(Items from a data source)
"""
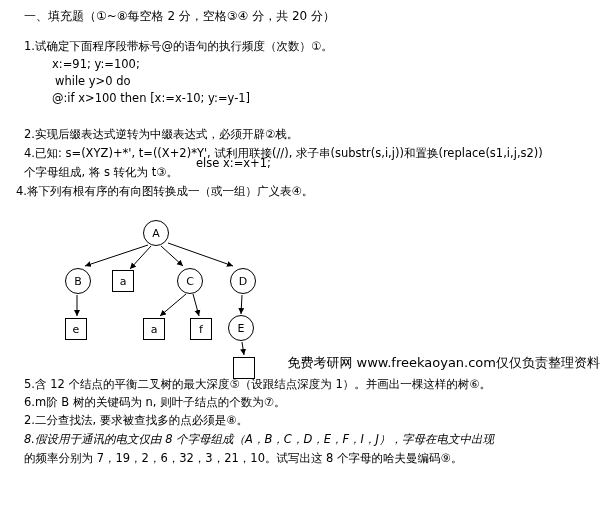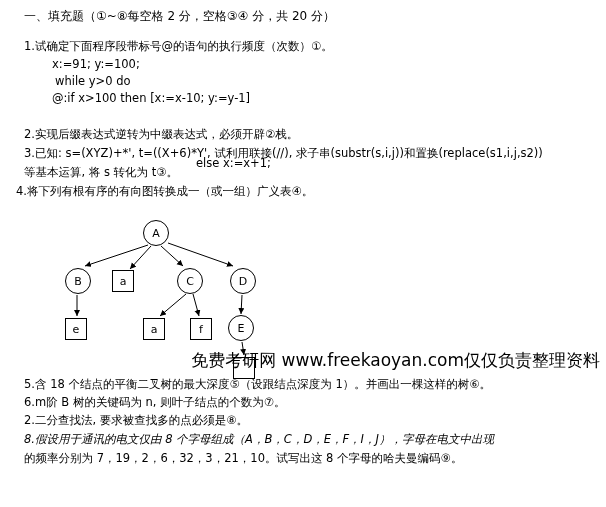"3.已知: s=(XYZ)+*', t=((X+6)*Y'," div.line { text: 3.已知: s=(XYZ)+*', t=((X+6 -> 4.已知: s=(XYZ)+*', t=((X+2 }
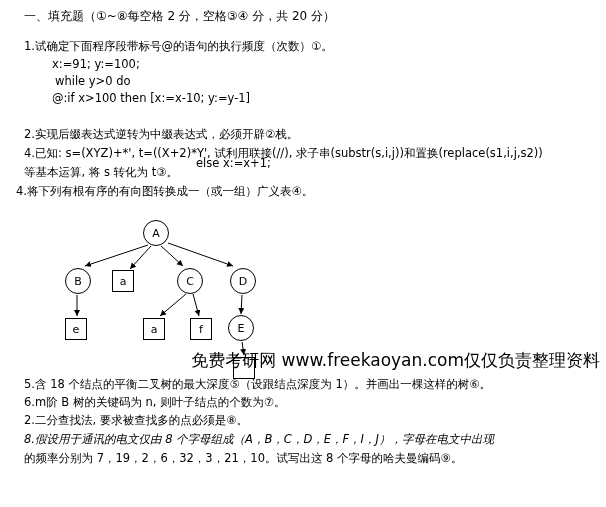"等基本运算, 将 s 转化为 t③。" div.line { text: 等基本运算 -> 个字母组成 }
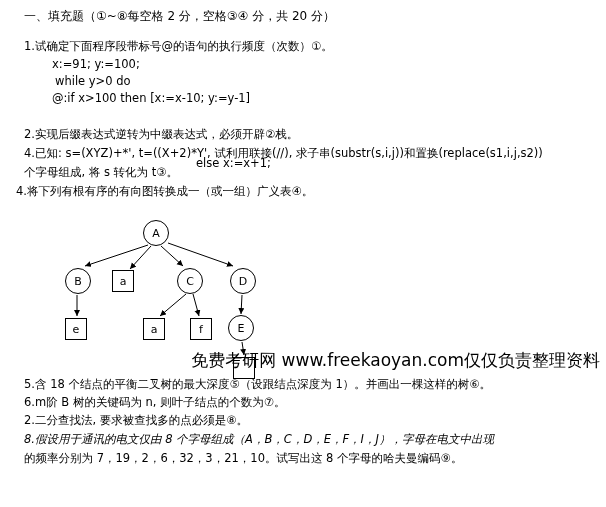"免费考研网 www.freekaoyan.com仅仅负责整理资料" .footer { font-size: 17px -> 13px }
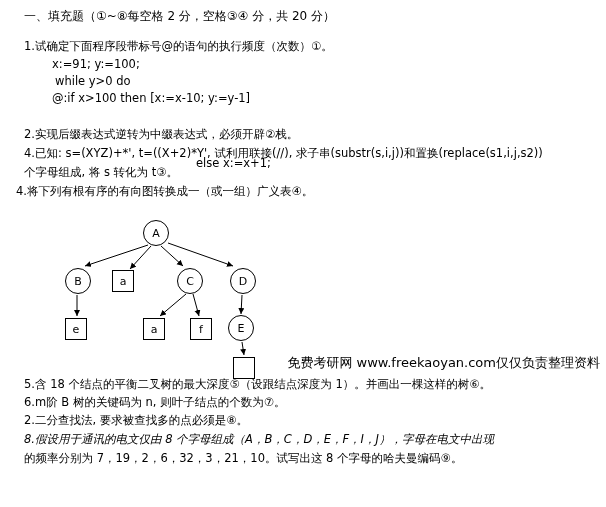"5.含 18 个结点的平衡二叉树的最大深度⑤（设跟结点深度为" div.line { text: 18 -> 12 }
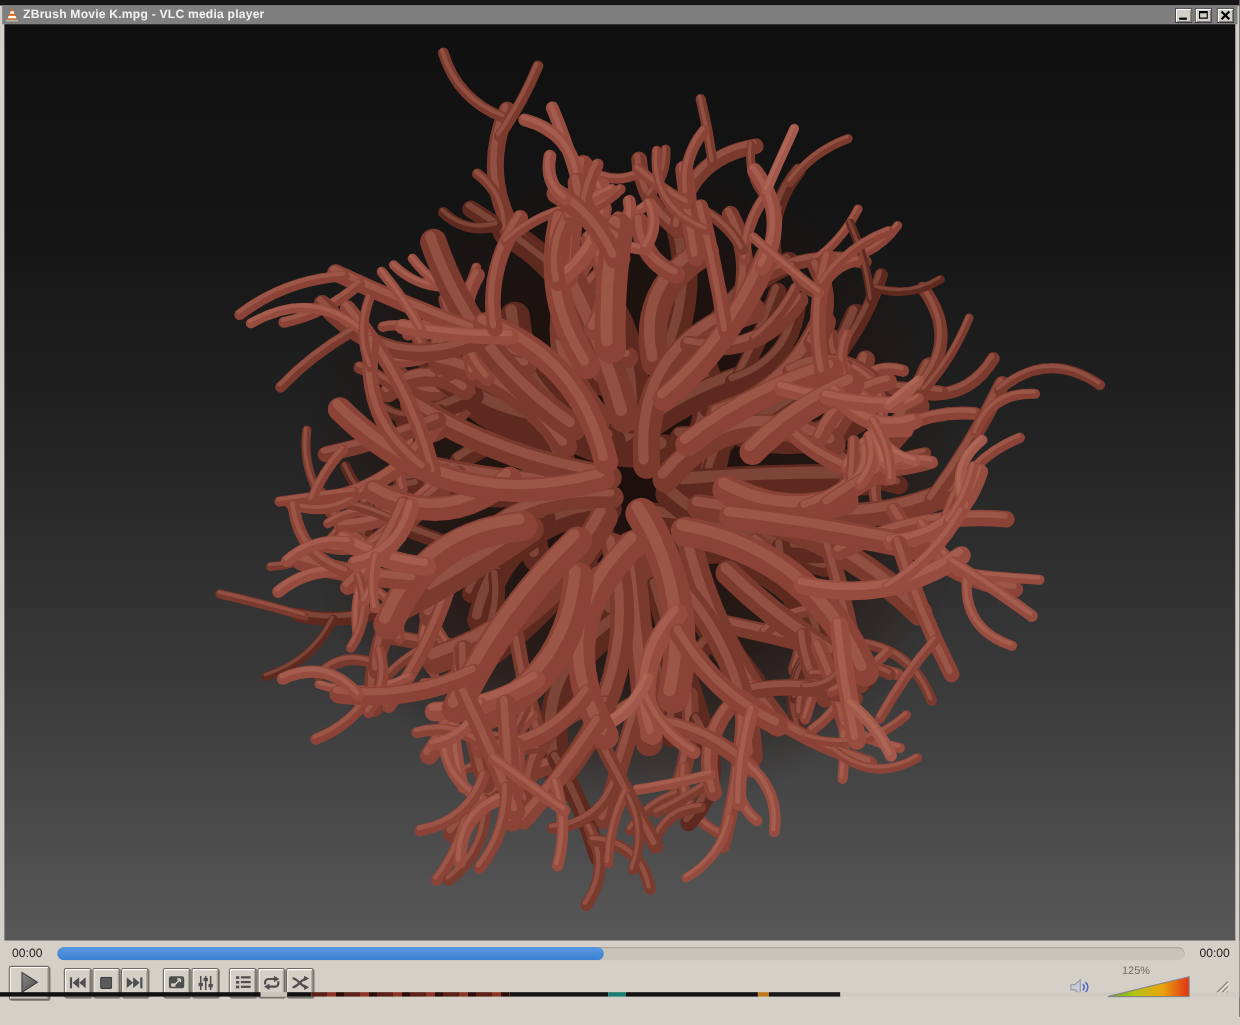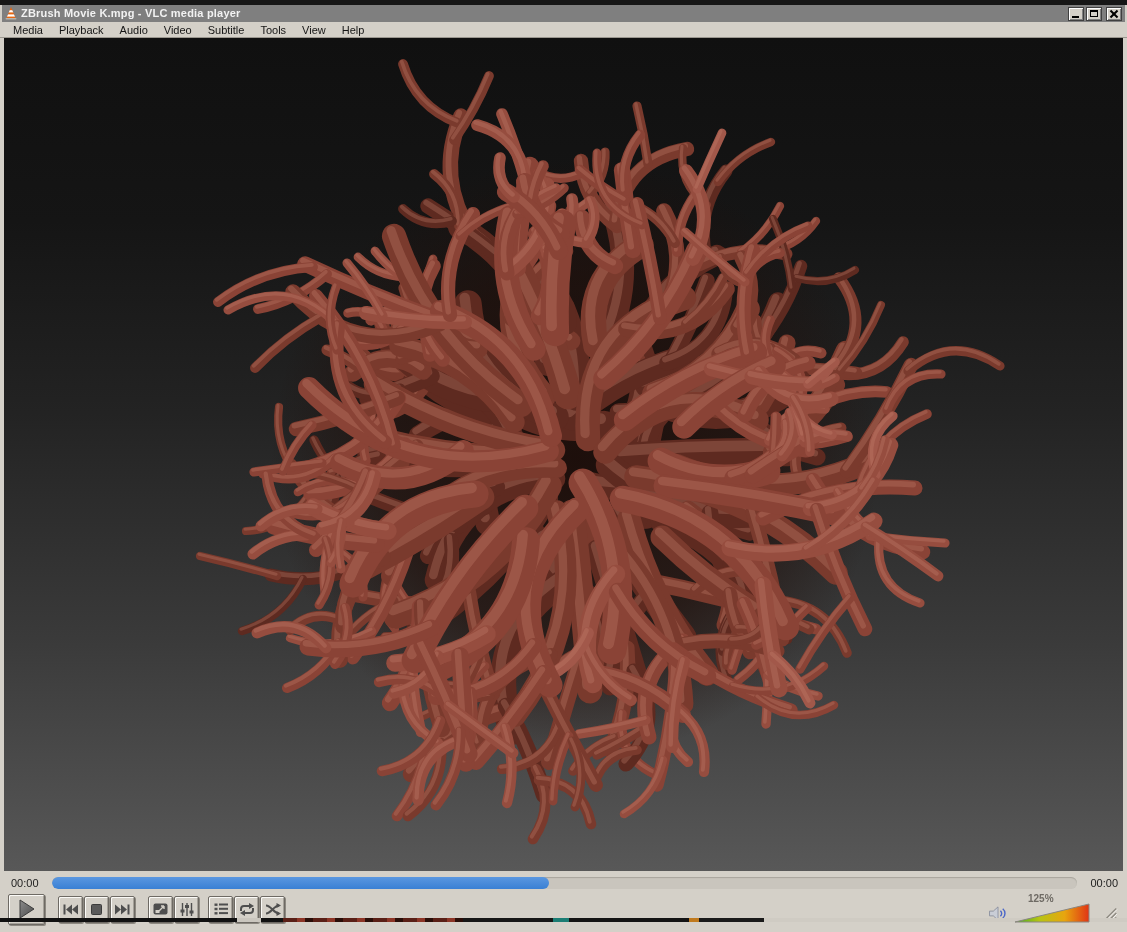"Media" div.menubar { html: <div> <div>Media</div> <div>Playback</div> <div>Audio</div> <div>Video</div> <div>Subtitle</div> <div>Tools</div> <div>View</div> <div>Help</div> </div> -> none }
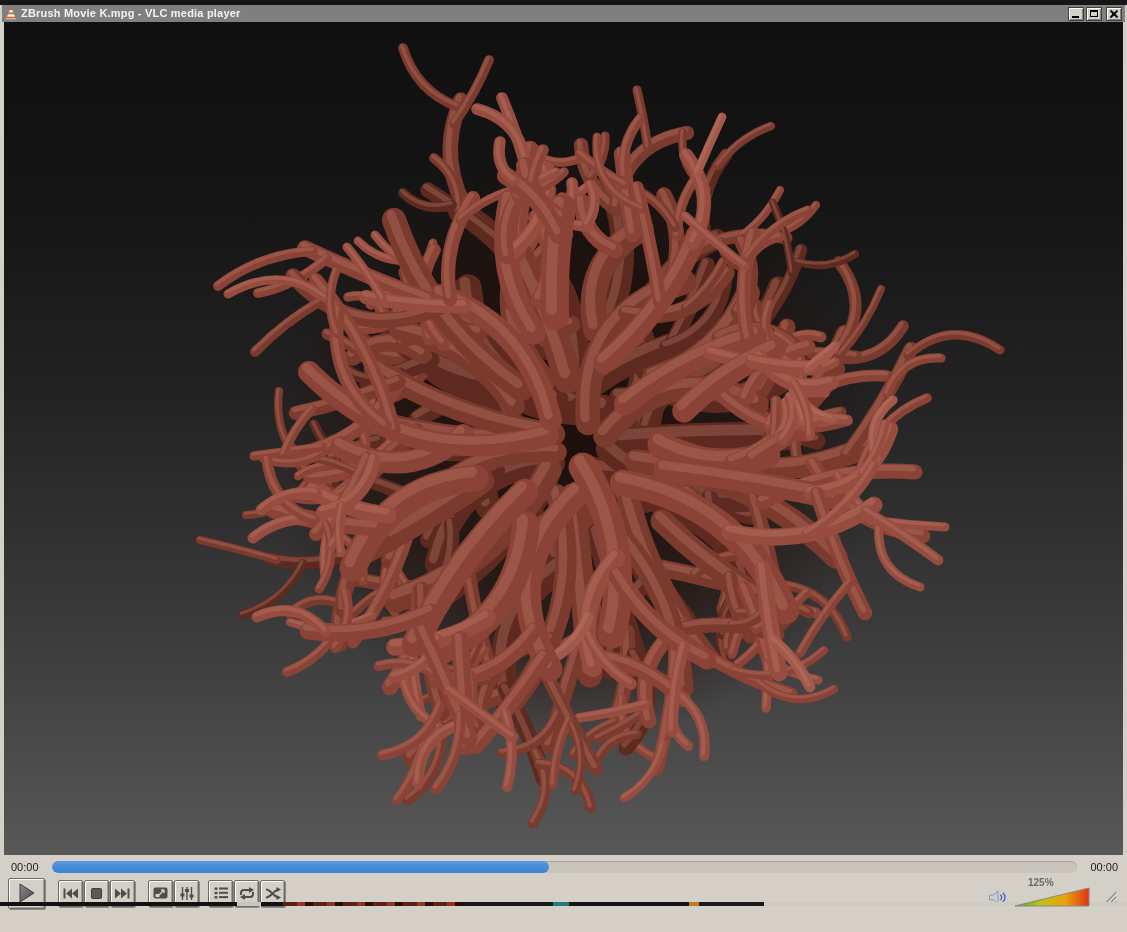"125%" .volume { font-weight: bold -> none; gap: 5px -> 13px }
"""
Copy every record above exactly, leaving out any pictures.

### EXERCISE ANSWER
"3.已知: s=(XYZ)+*', t=((X+6)*Y'," div.line { text: 3.已知: s=(XYZ)+*', t=((X+6 -> 4.已知: s=(XYZ)+*', t=((X+2 }
"等基本运算, 将 s 转化为 t③。" div.line { text: 等基本运算 -> 个字母组成 }
"免费考研网 www.freekaoyan.com仅仅负责整理资料" .footer { font-size: 17px -> 13px }
"5.含 18 个结点的平衡二叉树的最大深度⑤（设跟结点深度为" div.line { text: 18 -> 12 }
"Media" div.menubar { html: <div> <div>Media</div> <div>Playback</div> <div>Audio</div> <div>Video</div> <div>Subtitle</div> <div>Tools</div> <div>View</div> <div>Help</div> </div> -> none }
"125%" .volume { font-weight: bold -> none; gap: 5px -> 13px }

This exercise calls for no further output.